Once above the slab, you contour around the right side of a small tower to its flat top. From there, there is a giant notch (Sergio is rappelling into this notch in the last photo; Eric calls it a chimney but it's not really a chimney). A way left (a foot path) beyond the notch goes past some big blocks and onto a ledge that ends about 50 feet further on. From there, you can climb up a 4th class chute for about 30 feet. At the top of the chute, another ledge goes left with a foot path. From here to the top it's all easy heather and rocky class 3 and 4. The best completion goes up and right to the ridge crest immediately northeast of the final summit scramble. No register at the summit, which I thought was odd.

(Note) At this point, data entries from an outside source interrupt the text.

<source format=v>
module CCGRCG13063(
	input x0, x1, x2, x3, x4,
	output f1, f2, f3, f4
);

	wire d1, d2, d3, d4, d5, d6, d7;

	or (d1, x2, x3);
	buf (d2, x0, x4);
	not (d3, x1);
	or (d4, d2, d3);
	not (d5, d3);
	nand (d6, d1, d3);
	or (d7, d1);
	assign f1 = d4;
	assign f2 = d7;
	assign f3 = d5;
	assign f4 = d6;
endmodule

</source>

To get down, I'd definitely have yourself a 60m rope in the bag. If you have a shorter rope you will find yourself doing that many more rappels and also find yourself doing them from steep faces since the rap stations are set up for 60m lengths (maybe 50m lengths). Be prepared for lots of rapping. It took us 4.5 hours to get up to the top from the start of the technical climbing (about one pitch below the bivy ledge) but roughly 5.5 hours to get down. We did 7 double 60m raps, 1 single 60m rap on a double rope, and one single rope rap to get back to the major notch at the base of the climb. We also simulclimbed back along the knife-edge part. With three people rapping it took us longer. From the summit, you can save time by downclimbing the steep heather back to the aforementioned giant notch. There is a rap station just below the summit that goes down to the giant notch by way of a near-vertical face but I'm pretty sure you need two ropes for it.

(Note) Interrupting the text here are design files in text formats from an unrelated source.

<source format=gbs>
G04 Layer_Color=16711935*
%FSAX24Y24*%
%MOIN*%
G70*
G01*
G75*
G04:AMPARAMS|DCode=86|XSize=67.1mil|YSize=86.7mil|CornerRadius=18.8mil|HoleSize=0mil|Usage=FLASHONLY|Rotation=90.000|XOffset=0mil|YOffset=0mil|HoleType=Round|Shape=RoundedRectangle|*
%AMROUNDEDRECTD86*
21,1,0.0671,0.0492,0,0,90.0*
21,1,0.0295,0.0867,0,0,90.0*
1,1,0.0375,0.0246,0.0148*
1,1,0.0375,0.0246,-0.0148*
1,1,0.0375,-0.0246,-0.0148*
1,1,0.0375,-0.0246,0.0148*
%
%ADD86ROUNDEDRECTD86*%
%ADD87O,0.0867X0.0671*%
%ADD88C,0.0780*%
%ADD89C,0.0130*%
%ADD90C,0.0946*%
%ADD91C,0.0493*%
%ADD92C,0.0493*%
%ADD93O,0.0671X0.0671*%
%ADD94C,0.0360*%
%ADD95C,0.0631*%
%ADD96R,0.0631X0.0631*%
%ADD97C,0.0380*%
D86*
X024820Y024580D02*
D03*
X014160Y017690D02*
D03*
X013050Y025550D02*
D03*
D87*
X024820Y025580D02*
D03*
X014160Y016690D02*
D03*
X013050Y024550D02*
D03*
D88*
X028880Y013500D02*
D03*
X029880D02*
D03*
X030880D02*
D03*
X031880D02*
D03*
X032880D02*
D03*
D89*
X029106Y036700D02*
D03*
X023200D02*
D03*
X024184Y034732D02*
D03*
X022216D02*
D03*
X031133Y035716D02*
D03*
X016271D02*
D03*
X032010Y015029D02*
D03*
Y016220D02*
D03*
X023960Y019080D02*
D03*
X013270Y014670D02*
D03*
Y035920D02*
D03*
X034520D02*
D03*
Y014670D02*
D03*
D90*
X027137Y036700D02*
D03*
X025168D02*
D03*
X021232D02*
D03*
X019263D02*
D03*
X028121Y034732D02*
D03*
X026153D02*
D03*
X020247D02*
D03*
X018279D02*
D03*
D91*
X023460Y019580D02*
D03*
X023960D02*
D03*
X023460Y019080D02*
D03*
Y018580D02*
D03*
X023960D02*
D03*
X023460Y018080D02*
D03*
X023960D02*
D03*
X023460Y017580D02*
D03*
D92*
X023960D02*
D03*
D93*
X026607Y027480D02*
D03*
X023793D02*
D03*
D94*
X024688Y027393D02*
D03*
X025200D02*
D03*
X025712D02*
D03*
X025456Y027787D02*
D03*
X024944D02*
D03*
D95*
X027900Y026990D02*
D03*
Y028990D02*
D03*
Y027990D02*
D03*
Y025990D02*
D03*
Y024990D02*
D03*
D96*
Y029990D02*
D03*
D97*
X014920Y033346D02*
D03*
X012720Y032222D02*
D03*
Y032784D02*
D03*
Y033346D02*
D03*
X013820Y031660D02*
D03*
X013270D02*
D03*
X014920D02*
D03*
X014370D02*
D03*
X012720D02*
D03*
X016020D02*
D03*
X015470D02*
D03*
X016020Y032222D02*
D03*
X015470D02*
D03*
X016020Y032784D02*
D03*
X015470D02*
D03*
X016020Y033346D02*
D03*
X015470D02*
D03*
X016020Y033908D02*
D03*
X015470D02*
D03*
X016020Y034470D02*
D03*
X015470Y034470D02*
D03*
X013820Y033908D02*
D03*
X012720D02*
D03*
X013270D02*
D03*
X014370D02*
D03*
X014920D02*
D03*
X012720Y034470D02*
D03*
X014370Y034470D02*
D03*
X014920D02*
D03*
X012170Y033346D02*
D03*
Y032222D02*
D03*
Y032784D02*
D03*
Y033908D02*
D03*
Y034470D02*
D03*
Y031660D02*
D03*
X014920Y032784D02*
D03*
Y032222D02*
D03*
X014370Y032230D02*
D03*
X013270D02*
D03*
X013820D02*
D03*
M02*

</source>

At this time of year doing the climb in three days is most appropriate. Earlier in the summer it might be doable in one day but two days is leisurely. It took us roughly 4 hours to get to the 5,840- ft saddle SE of Thornton. Don't believe sandbagger Beckey and his 3 hours. It's a real grunt going up that final ravine from the lakes. There is a faint footpath on the steep heather bank on the right side of the ravine. On the return to the car it took about an hour less. From the saddle over to the NE Ridge of Triumph took about 1.5 hours including all the defecation breaks, etc. On the return going the other way it took about 45 minutes. The glacier is not an issue, it being so receded that it is above the traverse for the most part. You do have to get on snow and ice at this time of year (crampons are a must), but 80% of the traverse is on easy smooth slabs. The most disconcerting thing about crossing under the glacier--which looks very sickly--is that you can constantly hear thunks and bumps as the various ice blocks (the glacier is not very deep) move. Occassionally, while on the ridge we could hear a rumbling clatter down below the glacier. It always sounded like a big serac or block was calving off but we were surprised to see that the ruckus merely resounded from small ice falls and tumbles down the low-angle slabs.

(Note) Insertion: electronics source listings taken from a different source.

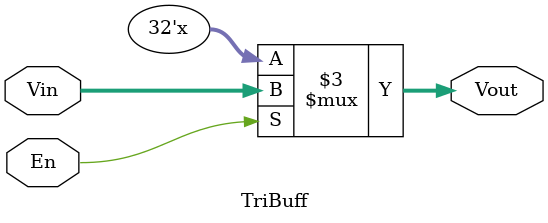
<source format=v>
`timescale 1ns / 1ps


module TriBuff #(
        parameter N = 32
    )
    (
        Vin,
        En,
        Vout
    );
    
    input [N-1:0] Vin;
    input En;
    output reg [N-1:0] Vout;
    
    always @(Vin, En) begin
        if (En) 
            Vout <= Vin;
        else
            Vout <= {N{1'bZ}};
    end
endmodule

</source>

Regarding water at the notch, there was a small snowpatch at the designated camp site, but, being low on fuel, we located a liquid water supply instead. If you descend the steep snowfield on the north side of the saddle about 300 vertical feet you can find water seeping out of the snow. Bringing a platypus-like jug in which to store camp water is helpful.
It's a great climb. Standard Skagit gneiss choss in places (loose flakes, etc.) but all in all a worthy objective. And the views of the entire Picket Range are tremendous!